La dernière remarque porte sur une suggestion d’un simplisme extravagant, qui revient en leitmotiv, au sujet de la terre, en filigrane des discussions. Les gars de la bande, et d’autres, soulignent en effet que, puisque les Hutus obtenaient de meilleures récoltes que les Tutsis, dont les troupeaux de surcroît saccageaient les plantations, il était normal que les premiers cultivent les parcelles à la place des seconds.
D’où d’ailleurs le nombre exceptionnellement faible de mariages mixtes, depuis des décennies, dans une région où les gens travaillaient, mangeaient et priaient ensemble. Innocent Rwililiza l’explique ainsi : « Je ne connais pas un cas de mariage mixte de cultivateurs natifs de la colline de Kibungo. Au Rwanda, le mariage mixte était en quelque sorte un privilège de riches et de citadins. Par exemple un riche Hutu qui mariait une Tutsie bien élancée et bien éduquée, ou un riche Tutsi qui épousait une Hutue pour obtenir des avantages de l’administration. Le privilège des officiers et hauts fonctionnaires hutus ou de négociants tutsis. Mais les cultivateurs, eux, ne voyaient aucun intérêt et beaucoup de complications à cela. Entre nous, on savait qu’il n’y avait pas d’entente possible, suite au partage des parcelles et des piétinements de vaches. Ces discordes de terre étaient trop risquantes. Ceux qui l’on fait étaient arrivés sur la colline déjà mariés de préfectures environnantes. »
Dans le pays de la philosophie qu’était l’Allemagne, le génocide avait pour objectif de purifier l’être et la pensée. Dans le pays rural qu’était le Rwanda, le génocide avait pour but de purifier la terre, la désinfecter de ses cultivateurs cancrelats.

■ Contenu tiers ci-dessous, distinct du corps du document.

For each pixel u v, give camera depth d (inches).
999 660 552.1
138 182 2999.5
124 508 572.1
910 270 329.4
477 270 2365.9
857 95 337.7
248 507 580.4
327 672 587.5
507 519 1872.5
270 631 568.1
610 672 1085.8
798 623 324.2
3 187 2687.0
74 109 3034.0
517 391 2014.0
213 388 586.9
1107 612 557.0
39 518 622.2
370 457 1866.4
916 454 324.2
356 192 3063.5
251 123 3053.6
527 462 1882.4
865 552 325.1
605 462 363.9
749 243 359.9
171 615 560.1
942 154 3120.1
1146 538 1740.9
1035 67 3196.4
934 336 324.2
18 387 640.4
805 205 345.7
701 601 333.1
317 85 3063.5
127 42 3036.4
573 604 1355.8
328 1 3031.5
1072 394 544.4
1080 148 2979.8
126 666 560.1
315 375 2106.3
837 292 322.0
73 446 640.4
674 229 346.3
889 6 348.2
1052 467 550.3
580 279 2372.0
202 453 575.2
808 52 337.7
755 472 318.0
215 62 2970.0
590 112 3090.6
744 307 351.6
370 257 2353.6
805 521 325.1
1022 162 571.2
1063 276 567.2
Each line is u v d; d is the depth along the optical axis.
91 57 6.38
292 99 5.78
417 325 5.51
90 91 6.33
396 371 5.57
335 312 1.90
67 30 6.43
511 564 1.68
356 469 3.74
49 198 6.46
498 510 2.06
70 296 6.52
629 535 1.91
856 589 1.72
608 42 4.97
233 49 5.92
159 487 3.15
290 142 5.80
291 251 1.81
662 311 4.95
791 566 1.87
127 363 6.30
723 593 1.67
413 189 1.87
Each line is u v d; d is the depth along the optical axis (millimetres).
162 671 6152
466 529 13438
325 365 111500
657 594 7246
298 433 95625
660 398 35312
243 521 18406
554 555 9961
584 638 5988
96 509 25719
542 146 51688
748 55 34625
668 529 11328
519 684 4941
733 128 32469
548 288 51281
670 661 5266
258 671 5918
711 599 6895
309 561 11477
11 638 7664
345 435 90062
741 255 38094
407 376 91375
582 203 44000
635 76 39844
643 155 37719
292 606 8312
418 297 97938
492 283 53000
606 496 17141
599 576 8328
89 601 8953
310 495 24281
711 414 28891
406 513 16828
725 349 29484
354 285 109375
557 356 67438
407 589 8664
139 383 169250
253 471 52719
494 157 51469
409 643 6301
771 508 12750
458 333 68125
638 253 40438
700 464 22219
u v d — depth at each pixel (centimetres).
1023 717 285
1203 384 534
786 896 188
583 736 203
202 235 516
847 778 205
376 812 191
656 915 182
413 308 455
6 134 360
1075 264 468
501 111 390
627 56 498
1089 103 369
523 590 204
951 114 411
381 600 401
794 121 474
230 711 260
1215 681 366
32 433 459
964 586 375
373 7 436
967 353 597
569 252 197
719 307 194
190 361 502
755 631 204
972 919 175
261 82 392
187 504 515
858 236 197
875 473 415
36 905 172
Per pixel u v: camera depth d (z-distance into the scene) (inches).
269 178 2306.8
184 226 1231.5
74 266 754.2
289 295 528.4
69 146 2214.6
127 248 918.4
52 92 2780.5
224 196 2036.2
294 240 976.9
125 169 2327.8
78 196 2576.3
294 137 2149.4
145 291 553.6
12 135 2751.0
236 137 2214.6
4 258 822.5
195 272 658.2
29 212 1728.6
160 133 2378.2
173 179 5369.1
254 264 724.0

Le génocide tutsi est donc à la fois un génocide de proximité et un génocide agricole. Cependant, malgré une organisation sommaire et un outillage archaïque, il est d’une efficacité inégalée. Son rendement s’est révélé très supérieur à celui du génocide juif et gitan, puisque environ 800 000 Tutsis ont été tués en douze semaines. En 1942, au plus fort des fusillades et des déportations, le régime nazi et son administration zélée, son industrie chimique, son armée et sa police, dotées de matériel sophistiqué et de techniques industrielles (mitrailleuses lourdes, infrastructures ferroviaires ; fichiers ; camions au monoxyde de carbone et chambres à gaz Zyklon…), n’ont jamais atteint un niveau de performance aussi meurtrier sur l’étendue de l’Allemagne et la quinzaine de pays occupés.